Exercise inputs
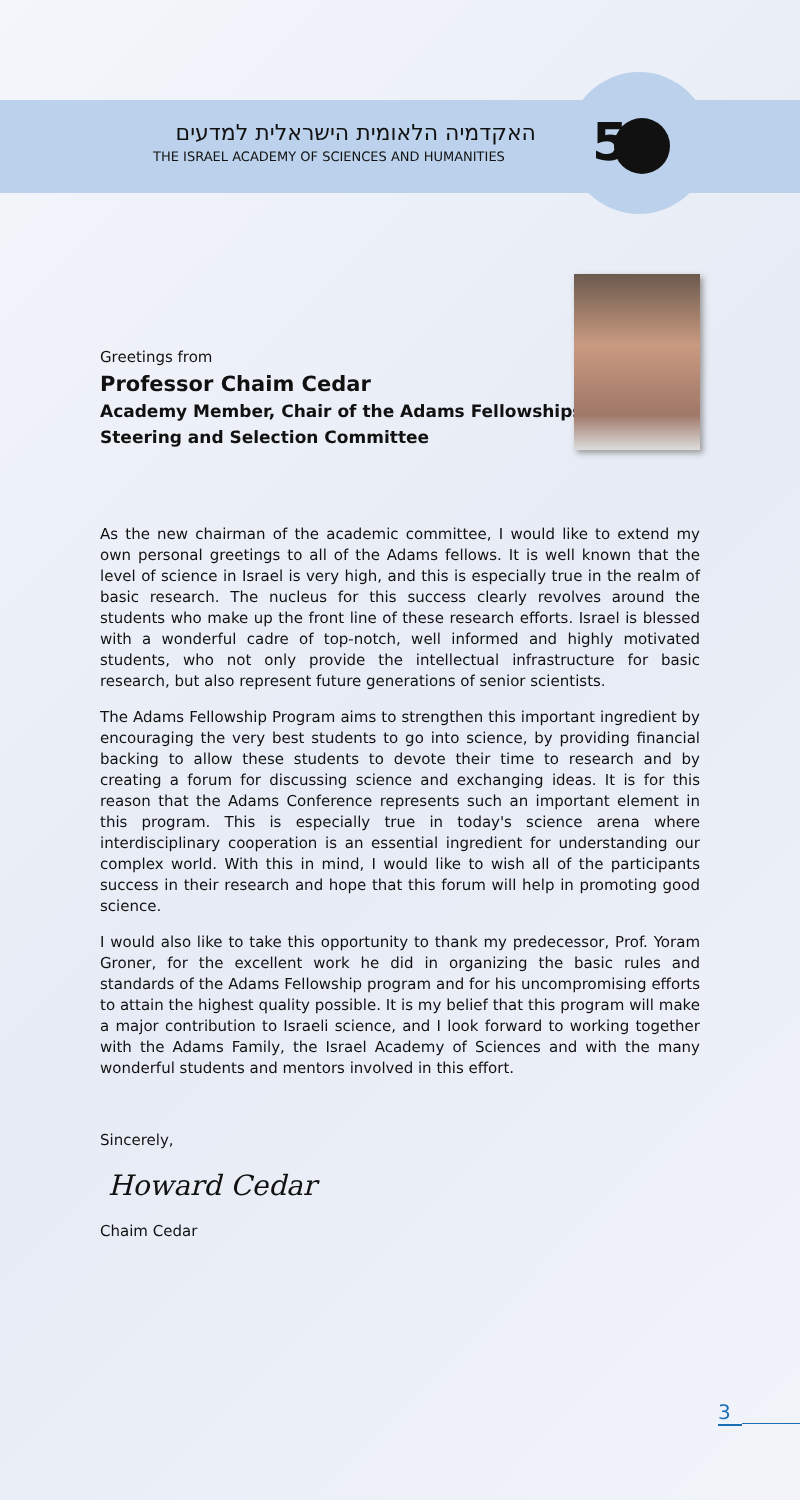האקדמיה הלאומית הישראלית למדעים
THE ISRAEL ACADEMY OF SCIENCES AND HUMANITIES
5
Greetings from
Professor Chaim Cedar
Academy Member, Chair of the Adams Fellowships
Steering and Selection Committee
As the new chairman of the academic committee, I would like to extend my own personal greetings to all of the Adams fellows. It is well known that the level of science in Israel is very high, and this is especially true in the realm of basic research. The nucleus for this success clearly revolves around the students who make up the front line of these research efforts. Israel is blessed with a wonderful cadre of top-notch, well informed and highly motivated students, who not only provide the intellectual infrastructure for basic research, but also represent future generations of senior scientists.
The Adams Fellowship Program aims to strengthen this important ingredient by encouraging the very best students to go into science, by providing financial backing to allow these students to devote their time to research and by creating a forum for discussing science and exchanging ideas. It is for this reason that the Adams Conference represents such an important element in this program. This is especially true in today's science arena where interdisciplinary cooperation is an essential ingredient for understanding our complex world. With this in mind, I would like to wish all of the participants success in their research and hope that this forum will help in promoting good science.
I would also like to take this opportunity to thank my predecessor, Prof. Yoram Groner, for the excellent work he did in organizing the basic rules and standards of the Adams Fellowship program and for his uncompromising efforts to attain the highest quality possible. It is my belief that this program will make a major contribution to Israeli science, and I look forward to working together with the Adams Family, the Israel Academy of Sciences and with the many wonderful students and mentors involved in this effort.
Sincerely,
Howard Cedar
Chaim Cedar
3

Prompt
Nothing should appear in the answer except the lines from the one with "I would also" through the final line of the records, written exactly.

Output for this exercise
I would also like to take this opportunity to thank my predecessor, Prof. Yoram Groner, for the excellent work he did in organizing the basic rules and standards of the Adams Fellowship program and for his uncompromising efforts to attain the highest quality possible. It is my belief that this program will make a major contribution to Israeli science, and I look forward to working together with the Adams Family, the Israel Academy of Sciences and with the many wonderful students and mentors involved in this effort.
Sincerely,
Howard Cedar
Chaim Cedar
3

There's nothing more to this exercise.